Departing Castle Rock at 5 am meant our first stop was Copper Mountain at 11000 ft altitude and 36 degrees. We didn’t stop because we needed rest, or needed air devoid of oxygen, or wanted to break out our winter gear. Up until yesterday we melted our way west through a heat wave and all Ruby knew was a/c. While I shivered & sported an altitude headache, Jill read the owners manual. Soon Ruby made her first heat, and we were back cruising I70.
We descended the pass from Copper Mountain, noting ‘Steep Grade’ signs near truck run offs — off road gravel pits pointed high to the sky — and we were glad to be surrounded by trucks with working brakes.
The terrain of Colorado changed from majestic mountain peaks that tickled the clouds to high altitude valleys, gradually descending to moon-rock — which is not a geological term but how it looked to us.

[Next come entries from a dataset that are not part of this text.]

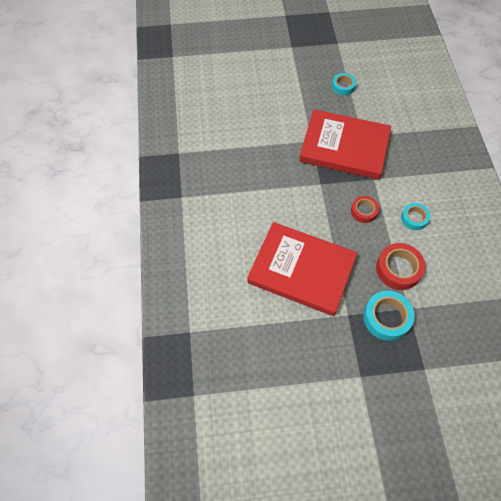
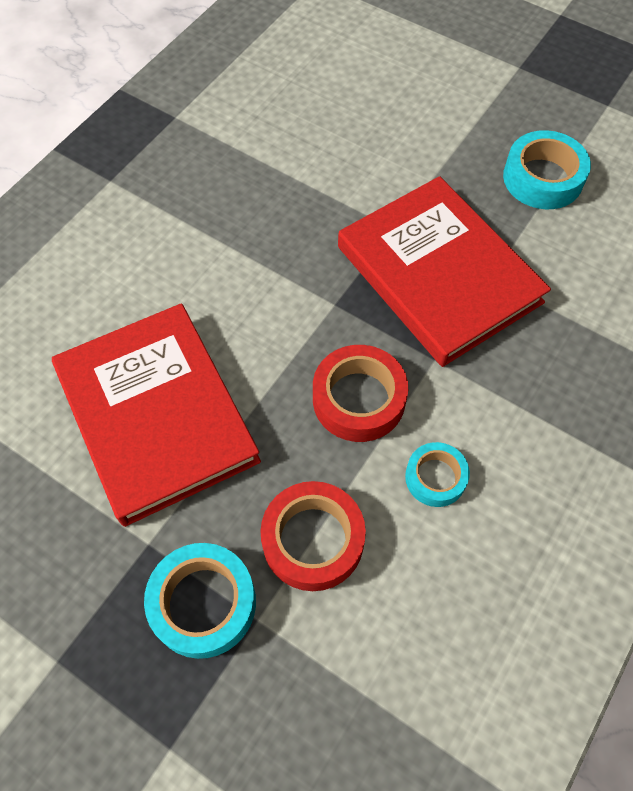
camera: 40 degrees right, 0 degrees up
(343, 86) = (542, 178): turquoise tape -> turquoise tape, size x1.60
(363, 211) = (358, 399): red tape -> red tape, size x1.60

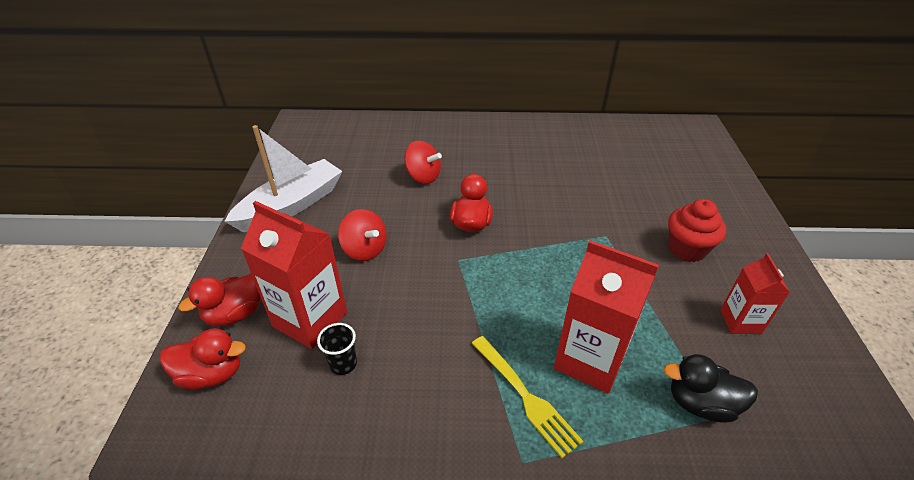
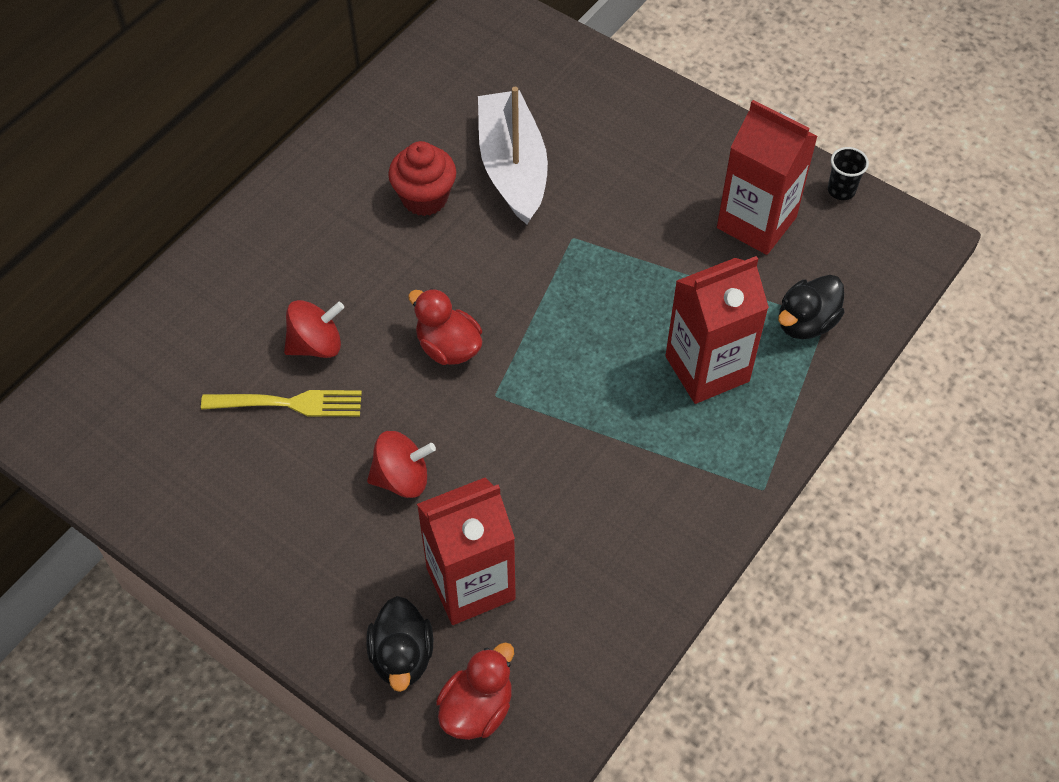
camera: 55 degrees left, 15 degrees up
(235, 314) = (402, 656): red duck -> black duck
(291, 205) = (245, 521): white boat -> white boat (512, 167)
(343, 364) = (556, 579): black cup -> black cup (841, 190)
(524, 396) = (705, 446): yellow fork -> yellow fork (288, 404)
(687, 249) = (647, 186): red cupcake -> red cupcake (424, 198)
(740, 321) = (756, 222): red carton -> red carton, size x1.73

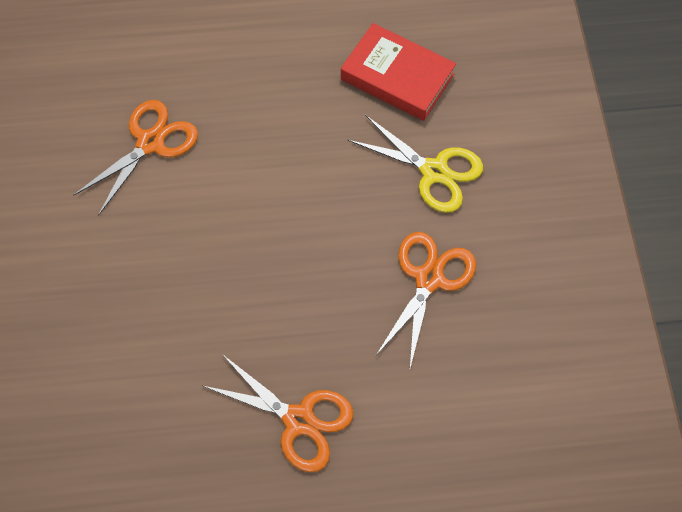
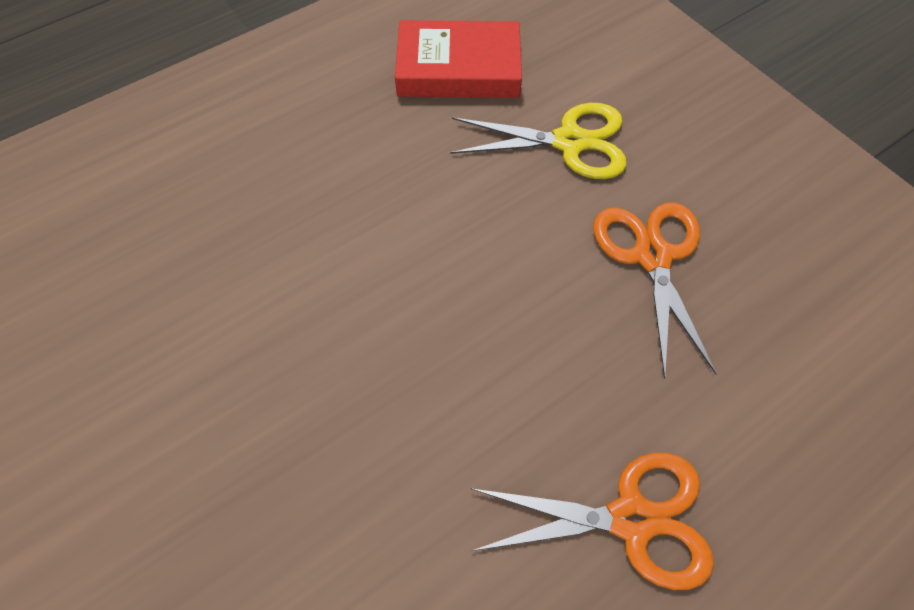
camera: 30 degrees left, 5 degrees down
(150, 143) = (201, 268): orange scissors -> none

All of this topography kept our attention piqued, and there were no shortage of photos. Just when you thought you had witnessed the most fascinating rock formation, another appeared the next mile. The beauty, the awe went on like this for hours, and we barely noticed we’d crossed into Utah.
For a short period in eastern Utah, the mountains vanished and we stared down valleys of sagebrush, sand and gravel thinking perhaps our run of scenic mountains were over. But no.
The mountains morphed into jagged formations without vegetation, and the pointed peaks of Colorado were replaced by flattened Utah muffin-tops. We pulled over at every scenic rest stop, captivated by names such as Black Dragon Canyon, Eagle Canyon and not caring about making time to our destination. The stunning beauty of these canyons were worth the extra time.
La, la la, life doesn’t get any better than road trippin, and then the adventure heats up. It began with a popping sound. The kind of sound that isn’t a good sound but you dismiss it because more data doesn’t make it better. Then, the popping sound continues, more frequently than before, and just when you try extra hard to dismiss a half dozen occurrences, the dashboard goes blank too, so now there is a pop-blank dashboard combo and you have no idea how fast you are going, there is no internet in these canyons to ask google wtf? and none of this can be good in an electric car.
We were another 30 miles from civilization, and all anxiety-hell broke loose so we consumed a full container of chocolate and bag of chips and somehow we got Ruby Darkness to Richland, Utah. At Richland, there was cell service, a charging spot, a hotel and a rental car service. Full service in my playbook. Jill checked with the Tesla service peeps, while I processed plans B and C just in case. The options were to get a 3 hour tow to Salt Lake City that may or may not occur today, or take a leap of faith and keep driving to Kanab and hope for the best. We mulled over how long this trip was planned, a celebration of reaching that 60 milestone, training for months in crazy DC heat — all to be undone by a dark dashboard?
The choice was clear, and we got back on I70. We just needed another 2 hours to reach our destination. We filled the time with talk about visiting a bull riding rodeo, how cool that would be, and maybe take in a roller derby too….and we talked everything southwest..long enough to arrive in La Verkin in time for a late dinner, a glass of wine for the pilot. I found us some fine outdoor seating. We sat down long enough to read he overhead sign. Without a word we picked up our food, and sat indoors.